I told my friend that, in my opinion, solving these awful injustices will require the concentrated effort of people seeking change on every level. When he told me he didn’t have time to be marching to city hall or protesting government policy, I told him that he needn’t think of it in terms of one or two large actions, but rather in terms of small actions taken on a daily basis.

Sometimes simply speaking up when confronted with an injustice instead of accepting it as a foregone conclusion is enough to get someone to think differently about it. Asking why a person thinks what they do can have the effect of turning the discussion back on them in a way that can be far more productive than browbeating them with oppositional points. And sometimes, not always, but sometimes simply listening without judgement can be far more effective than any massive campaign we could launch.

When my friend finished venting his frustrations, he stopped and said, “You’re not saying anything.”

I replied, “I think we’re going to have to agree to disagree on this one and move on.”

At that point, he began asking me why I feel the way I do, and in a calm manner I laid out my position.

He was silent for a moment, and then said, “You probably think I’m a really selfish middle-class white guy, don’t you?”

I told him that only he could make that call, but that I did think we had very different assessments of the problem and possible solutions.

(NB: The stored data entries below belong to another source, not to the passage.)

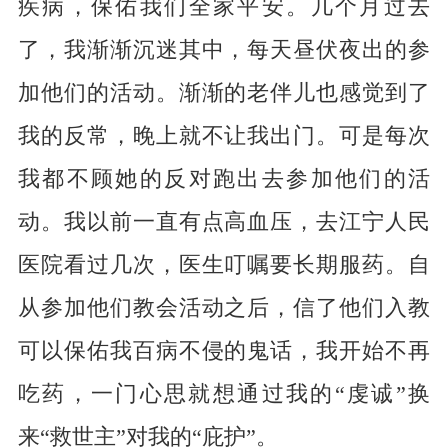
疾病，保佑我们全家平安。几个月过去
了，我渐渐沉迷其中，每天昼伏夜出的参
加他们的活动。渐渐的老伴儿也感觉到了
我的反常，晚上就不让我出门。可是每次
我都不顾她的反对跑出去参加他们的活
动。我以前一直有点高血压，去江宁人民
医院看过几次，医生叮嘱要长期服药。自
从参加他们教会活动之后，信了他们入教
可以保佑我百病不侵的鬼话，我开始不再
吃药，一门心思就想通过我的“虔诚”换
来“救世主”对我的“庇护”。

He exhaled as he said, “I work a million hours a week, and now that Anonymous has taken down servers, I’m working a million plus a thousand. I don’t have anymore to give!”

I summed up his position by saying, “You’re frustrated because what happened doesn’t make sense to you, you don’t understand the other side’s perspective, and you are frustrated because protesting the injustice has created a problem that is not only exhausting, it’s currently unsolvable.”

He sighed, and said, “Yeah, and now I’m afraid that if I can’t solve it, I’m going to get fired.”

We ended the conversation amicably – with me suggesting that maybe he could volunteer a few hours every month to teach people computer skills.

He laughed, and said, “If I’m not out looking for a new job.”

I don’t have an answer for the world’s problems (although, earlier this week I did suggest that perhaps forming peer editing groups, as we do in my English classes, might be the start of a solution), but I do know that all of the rage that people are directing at one another (whether deserved or undeserved) is making it harder to have any type of discussions about how to solve problems.

Perhaps, as difficult as it may be, the first step is to simply stop, look and listen – and then ask yourself what small action you could take; because in order to move mountains, you have to, at some point, begin by carrying stones.